Hormones can alter cell activity by binding with a receptor. Receptors can either directly influence gene expression and thus cell activity, or induce a secondary signaling cascade that will in turn influence cell activity.
Direct Gene Activation
Receptors that can directly influence gene expression are termed nuclear receptors. Located within the cytosol or nucleus, nuclear receptors are the target of steroid and thyroid hormones that are able to pass through the cell membrane. Nuclear receptors can bind directly to DNA to regulate specific gene expressions and are, therefore, classified as transcription factors.
Nuclear receptors can be classified into two broad classes according to their mechanism of action and their sub-cellular distribution in the absence of ligand. Type I nuclear receptors are located in the cytosol. Upon binding to a hormone the receptor and hormone translocate into the nucleus, and bind to specific sequences of DNA known as hormone response elements (HREs).
Type II receptors are retained in the nucleus. In the absence of ligand, type II nuclear receptors often form a complex with co-repressor proteins. Hormone binding to the nuclear receptor results in dissociation of the co-repressor and the recruitment of co-activator proteins.
Lipid soluble hormones directly regulate gene expression
This figure depicts the mechanism of a class I nuclear receptor (NR) that, in the absence of ligand, is located in the cytosol. Hormone binding to the NR triggers translocation to the nucleus, where the NR binds to a specific sequence of DNA known as a hormone response element (HRE).
Secondary Messengers
For lipophobic hormones that cannot pass the cellular membrane, activity is mediated and amplified within a cell by the action of second messenger mechanisms (molecules that relay signals from receptors on the cell surface to target molecules inside the cell in the cytoplasm or nucleus).
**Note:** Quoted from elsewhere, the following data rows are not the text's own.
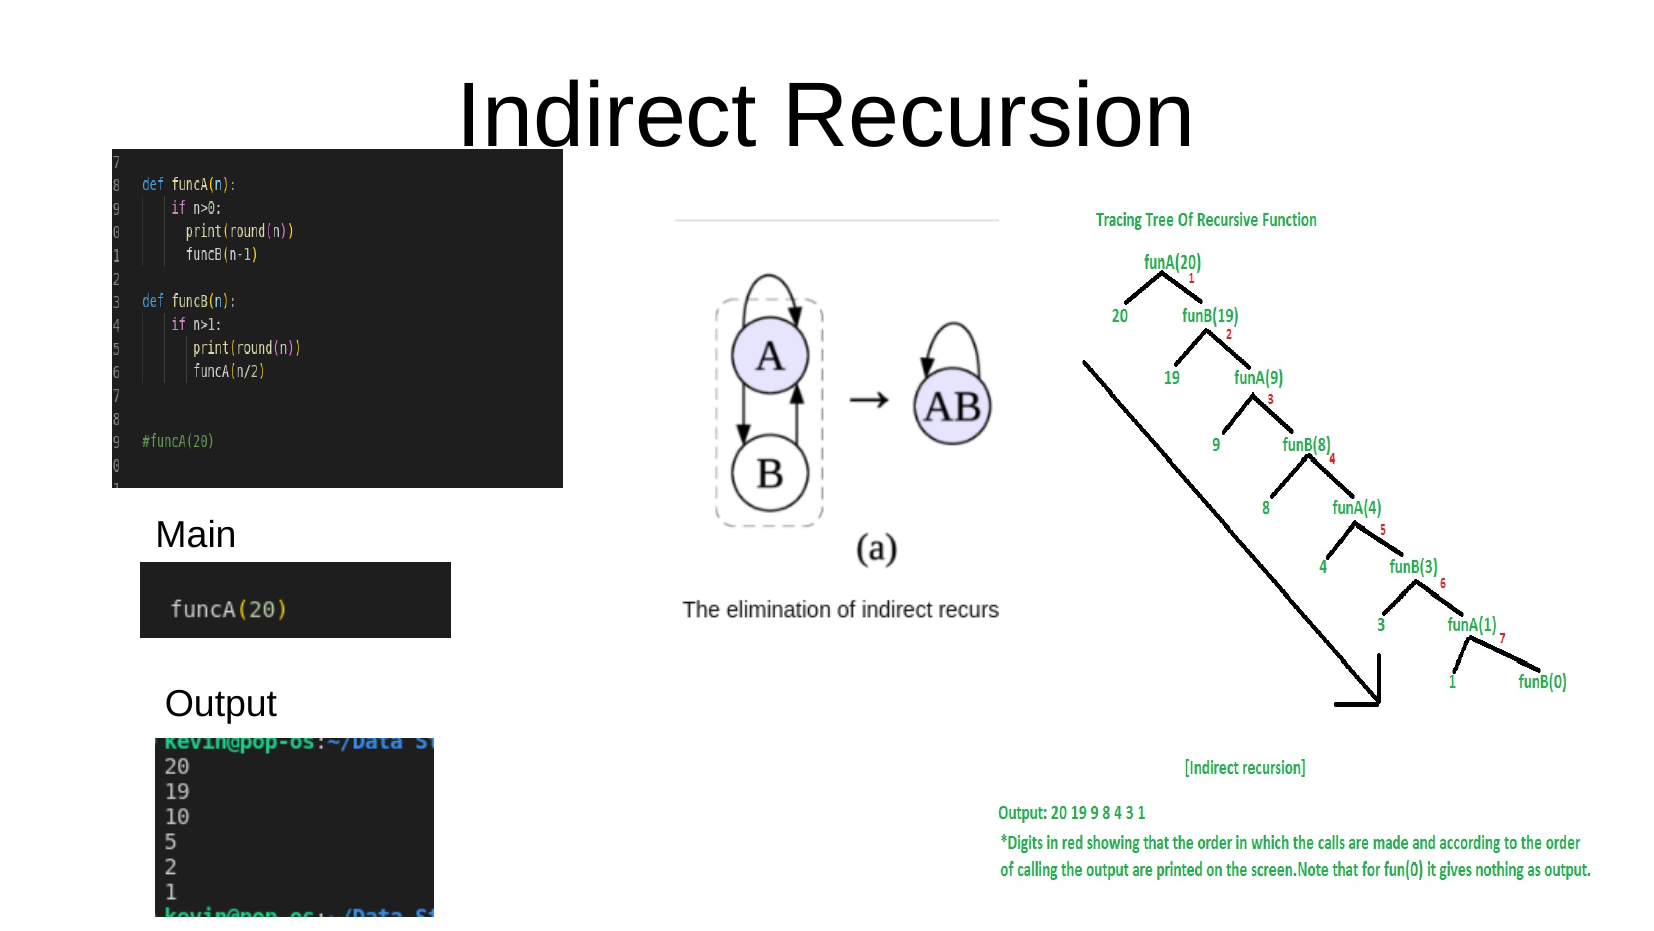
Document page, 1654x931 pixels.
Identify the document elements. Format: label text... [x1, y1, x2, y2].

picture [155, 738, 434, 917]
text_box Main [140, 505, 404, 563]
title Indirect Recursion [82, 37, 1571, 193]
picture [112, 149, 563, 488]
picture [675, 187, 1604, 931]
text_box Output [150, 675, 451, 732]
picture [140, 562, 451, 638]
Most hormone receptors are G protein-coupled receptors. Upon hormone binding, the receptor undergoes a conformational change and exposes a binding site for a G-protein. The G-protein is bound to the inner membrane of the cell and consists of three sub-units: alpha, beta, and gamma.
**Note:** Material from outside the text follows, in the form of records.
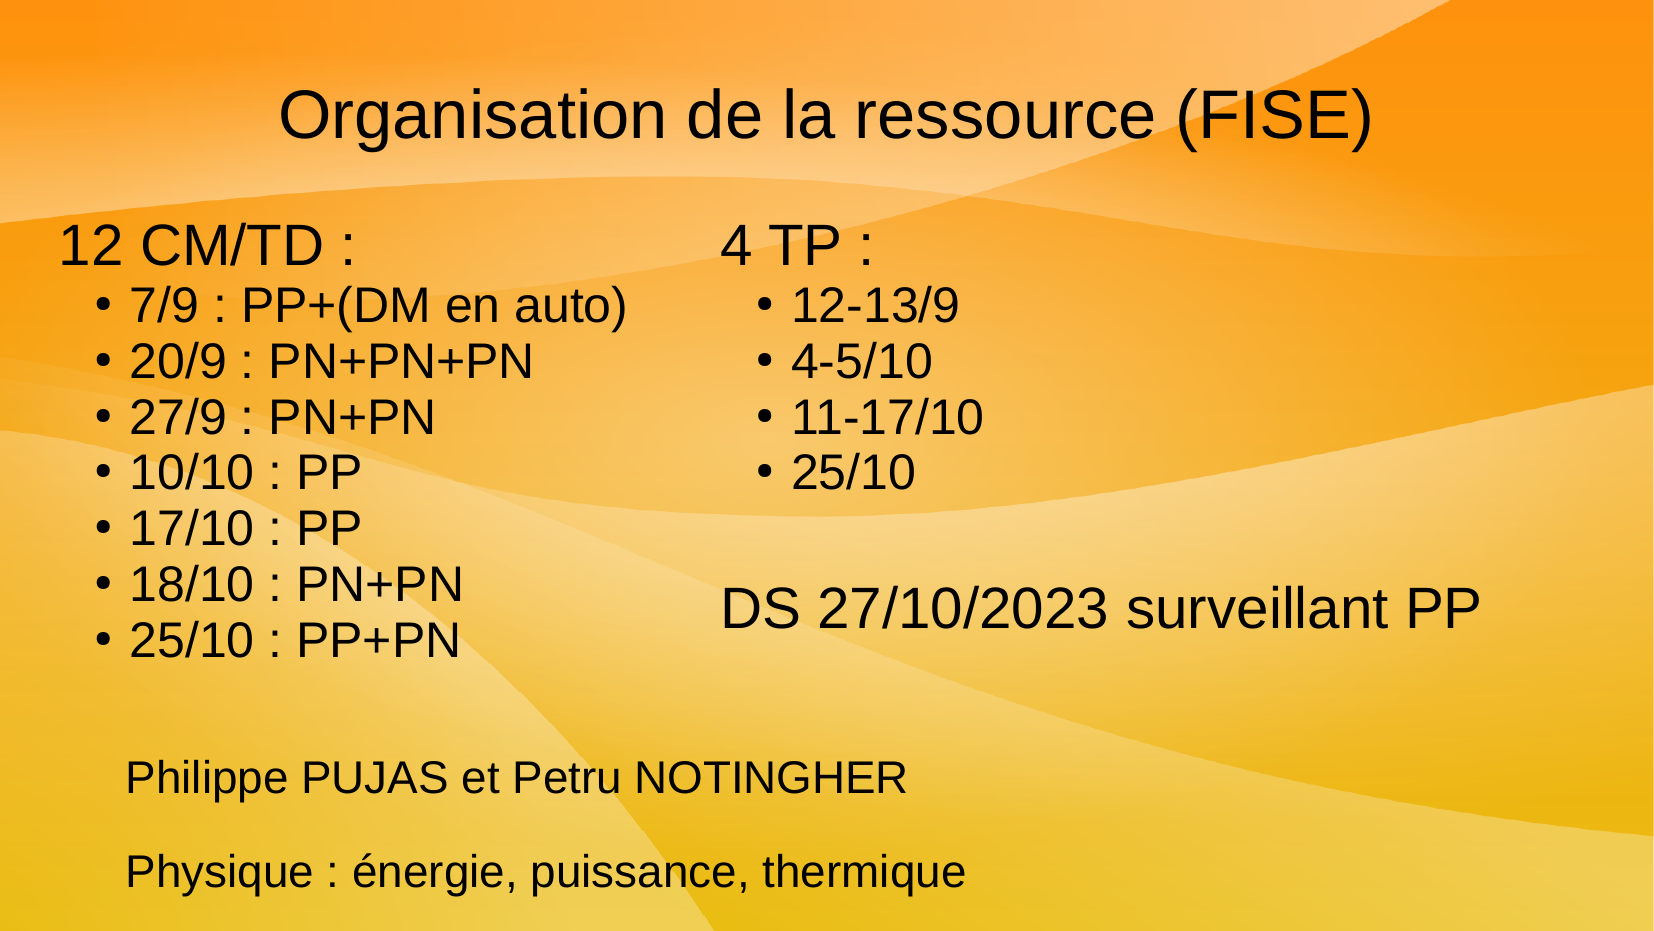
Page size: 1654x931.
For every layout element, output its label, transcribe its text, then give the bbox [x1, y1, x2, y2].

text_box 12 CM/TD : 7/9 : PP+(DM en auto) 20/9 : PN+PN+PN 27/9 : PN+PN 10/10 : PP 17/10 : PP 18/10 : PN+PN 25/10 : PP+PN [58, 212, 715, 745]
subtitle 4 TP : 12-13/9 4-5/10 11-17/10 25/10 DS 27/10/2023 surveillant PP [720, 212, 1595, 754]
title Organisation de la ressource (FISE) [82, 37, 1571, 193]
text_box Philippe PUJAS et Petru NOTINGHER Physique : énergie, puissance, thermique [110, 744, 1004, 916]
picture [0, 0, 1654, 931]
Upon binding to the receptor, it releases a GTP molecule, at which point the alpha sub-unit of the G-protein breaks free from the beta and gamma sub-units and is able to move along the inner membrane until it contacts another membrane-bound protein: the primary effector.
The primary effector then has an action, which creates a signal that can diffuse within the cell. This signal is called the secondary messenger. The secondary messenger may then activate a secondary effector, whose effects depend on the particular secondary messenger system.
Second messenger mechanisms
General schematic of second messenger generation following activation of membrane bound receptors. 1. The agonist activates the membrane-bound receptor. 2. G-protein is activated and produces an effector. 3. The effector stimulates a second messenger synthesis. 4. The second messenger activates an intercellular process.